I decided to make my own covered buttons for this one, as I did not like any of the metal one's I had at the time. I use plain wood blanks from the craft section of the hobby store, and just cinched a circle of fabric around it (using wide a wide gathering stitch with strong thread). The shanks you see on these were made using button-craft thread, which I knotted repeatedly to make a strong loop.

 Here you see the mariner's cuff. Unfortunately, a mistake on my part forced me to make these cuffs nonfunctional (they are whip-stitched closed). I messed up the buttonhole placement and would have had to redo everything to keep the cuffs closed without gaping. But, there are plenty of historic examples of nonfunctional cuffs, so I'm not too worried.

Above is part of my process of doing the false buttonholes on the front of the coat. I used waxed cotton cord as a base to do my buttonhole stitches over. I am new to hand buttonholes, so they definitely could have come out better. Still, I think they lack of perfection kind of gives the suit an authentic feel. (at least, that's what I'm telling myself.).

To see the completed suit, continue to the next post =)

Sunday, 3 May 2015

1795 Men's Suit Project - Breeches

Pattern: Margot Hill, The Evolution of Fashion.
Fabric: Artificial micro-suede, apparel weight.

Final Size: 33" waist. *As is from the book pattern. I made no alterations to size.

 The pattern is cut on the cross to give mild stretch in the legs. There is no inside seam, of course. This makes size grading a bit funny, but not terribly difficult.

 The frustrating thing about this pattern, however, if that the leg piece measures 31" across, meaning that even with a sound 60" wide fabric you won't be able to fit the piece on a typical selvage to selvage fold. This results in rather a lot of fabric waste. You'll end up having to buy 2.5 yard to get the necessary width, but will be left with quite a bit.

Above are the pieces for the waistband, knee band, and front fly. The waistband is quite thick, 3", with plenty of room to add welted pockets.

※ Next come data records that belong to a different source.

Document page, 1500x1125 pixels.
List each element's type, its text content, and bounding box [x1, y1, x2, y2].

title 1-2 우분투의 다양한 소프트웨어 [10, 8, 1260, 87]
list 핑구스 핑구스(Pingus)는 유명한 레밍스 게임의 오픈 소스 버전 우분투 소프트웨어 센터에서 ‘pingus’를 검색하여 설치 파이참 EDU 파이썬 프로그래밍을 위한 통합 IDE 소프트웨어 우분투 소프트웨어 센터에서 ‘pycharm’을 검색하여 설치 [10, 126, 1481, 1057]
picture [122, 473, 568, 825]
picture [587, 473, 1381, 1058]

If you already know how to make fall front trousers and breeches, there is really nothing special here. The pattern follows the usual line. I, however, did not know how to make them when I started so it was all knew to me.

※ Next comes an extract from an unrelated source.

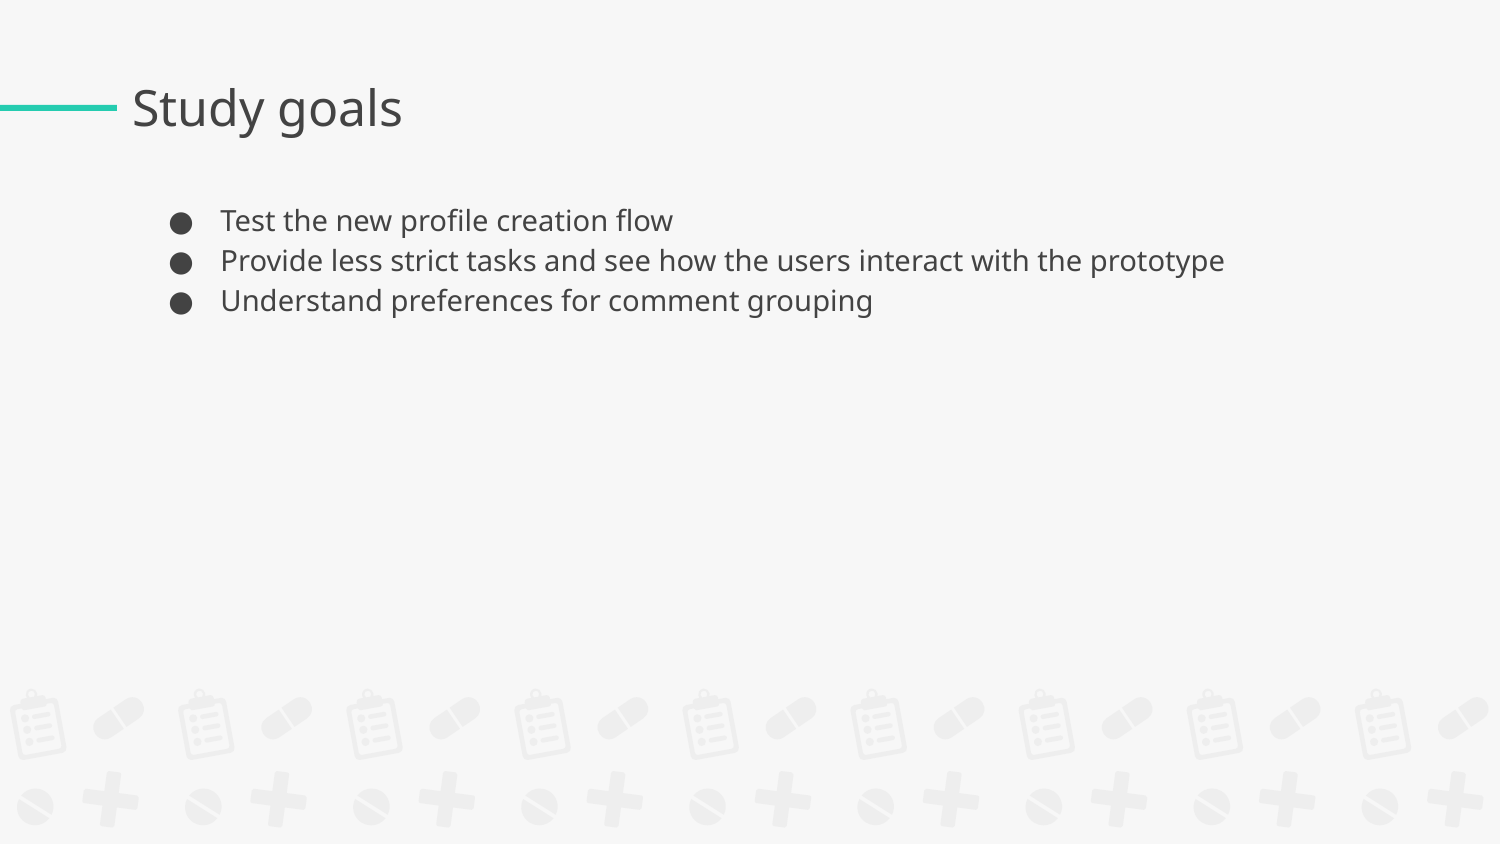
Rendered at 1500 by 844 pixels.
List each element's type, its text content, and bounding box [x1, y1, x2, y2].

title Study goals [117, 61, 1436, 155]
text_box Test the new profile creation flow Provide less strict tasks and see how the users interact with the prototype Understand preferences for comment grouping [130, 182, 1260, 675]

I started by just sewing the legs together at the center seam, then did the outside seam of each leg. at that point, you have to cut the front flap open according to the lines on the pattern:

Before I started making these breeches, I had learned just the week prior how to make a "gauntlet" style cuff placket [Tutorial here]. Because of that, finishing the edges of the fall that I had just slit proved quite easy. Of course, the Hill book does not come with construction instructions, so having learned this ahead of time was convenient.

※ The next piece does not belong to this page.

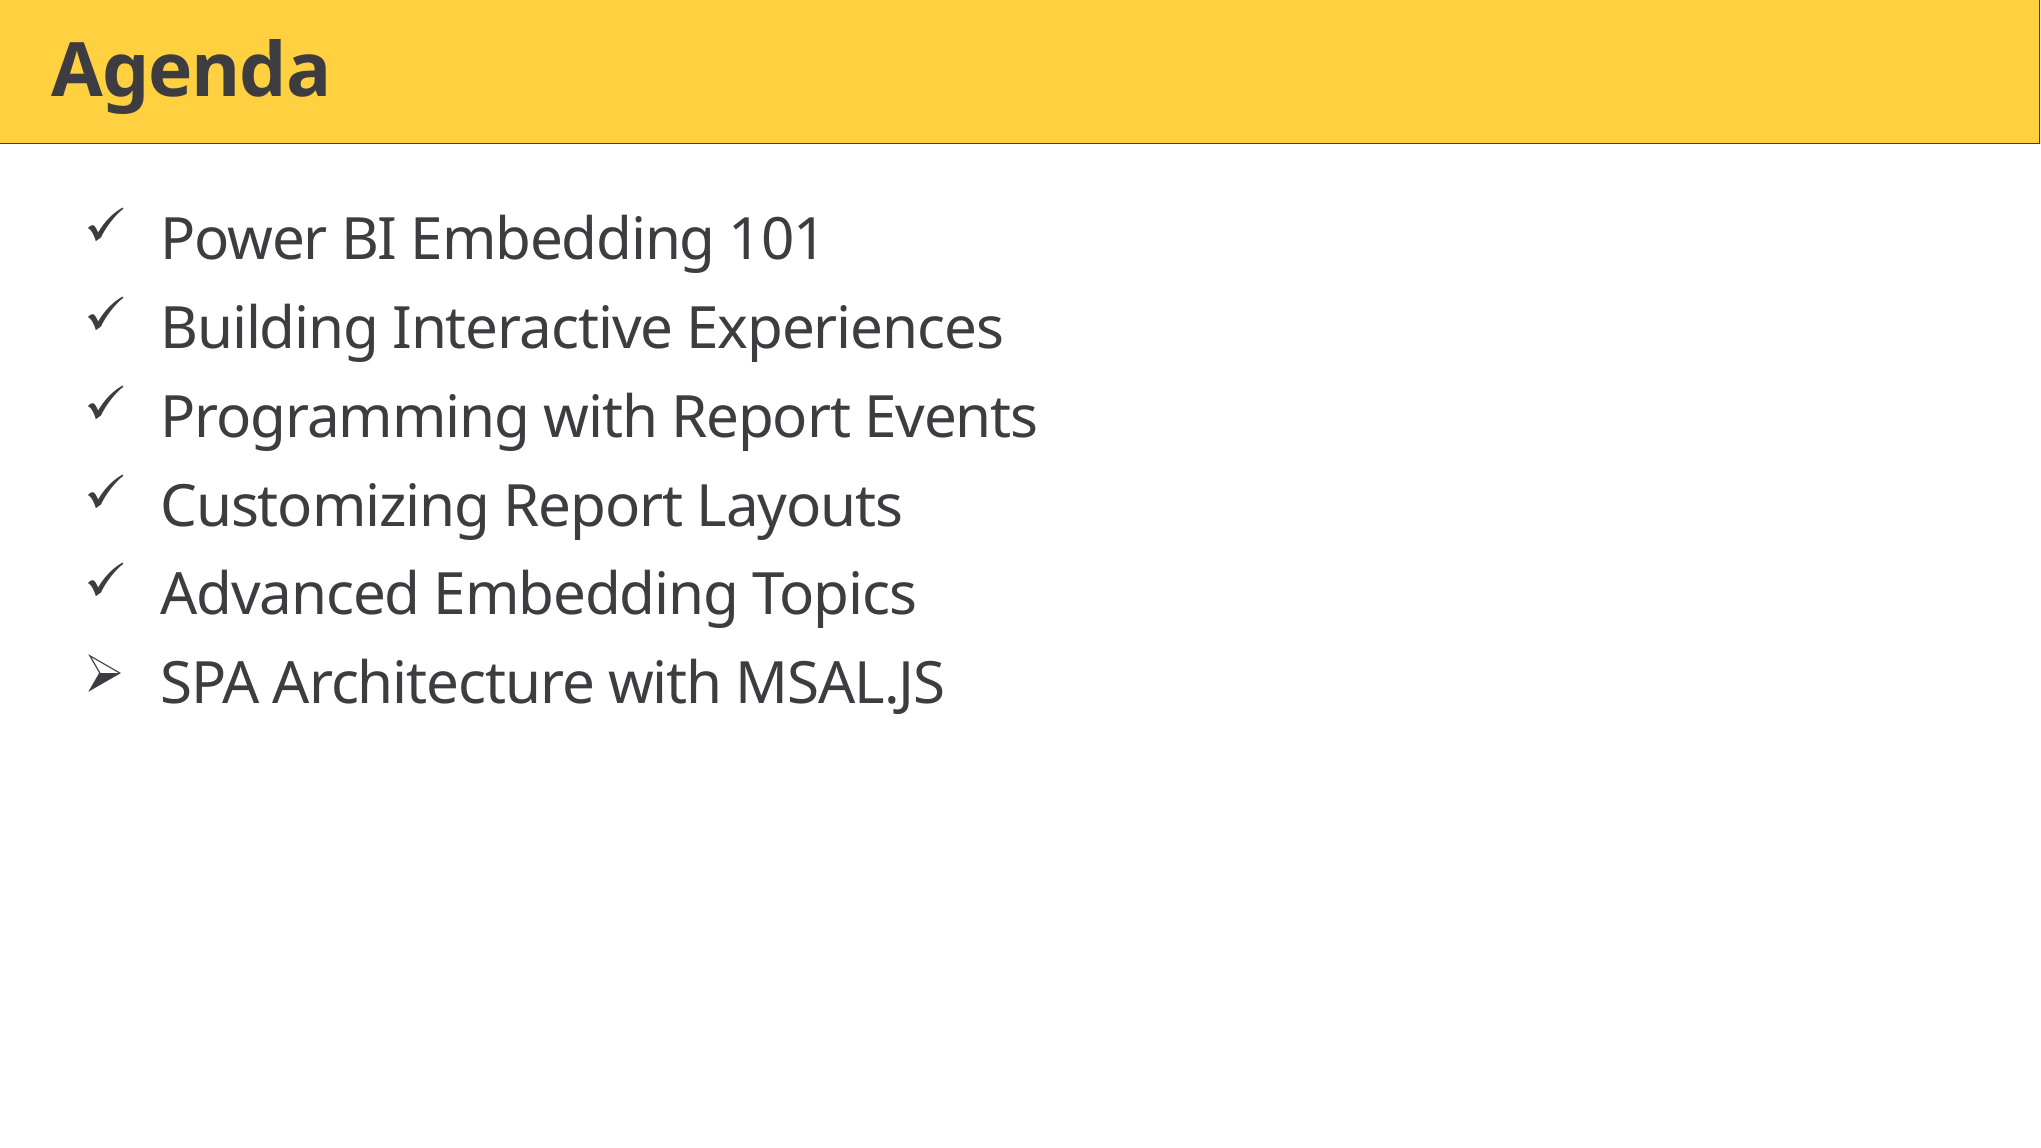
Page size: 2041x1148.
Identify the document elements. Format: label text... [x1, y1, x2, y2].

list Power BI Embedding 101 Building Interactive Experiences Programming with Report Events Customizing Report Layouts Advanced Embedding Topics SPA Architecture with MSAL.JS [83, 201, 1988, 490]
title Agenda [51, 31, 1988, 113]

But before the plackets on the fall, I had to do the fly. It's basically two triangular pieces that meet under the front fall and button together to close the breeches. Below you see one side of the fly pissing to the slit where I will stitch it. I chose to do the fly pieces double sided, but I often saw them as a single pieces with edges just turned. It depends on how strong your fabric is.

Below I have the "gauntlet" placket pinned so that I can whip-stitch it on the other side. I am terrible at writing tutorials, so if you are unfamiliar with the details of the gauntlet placket, refer to the tutorial I linked above.

Above is the front fall, all bound and top stiched =)

Blow you will see the work I did for the knee band and placket. It's a pretty typical tab placket construction. I hand stitching the channels on the knee band and covered the buttons by hand (not the metal back covering kits).

And finally COMPLETE! =)

 The buttons that you can see while closed are burnished brass, engraved with a coat of arms. The other buttons are just mother-of-pearl, with the rough side turned out.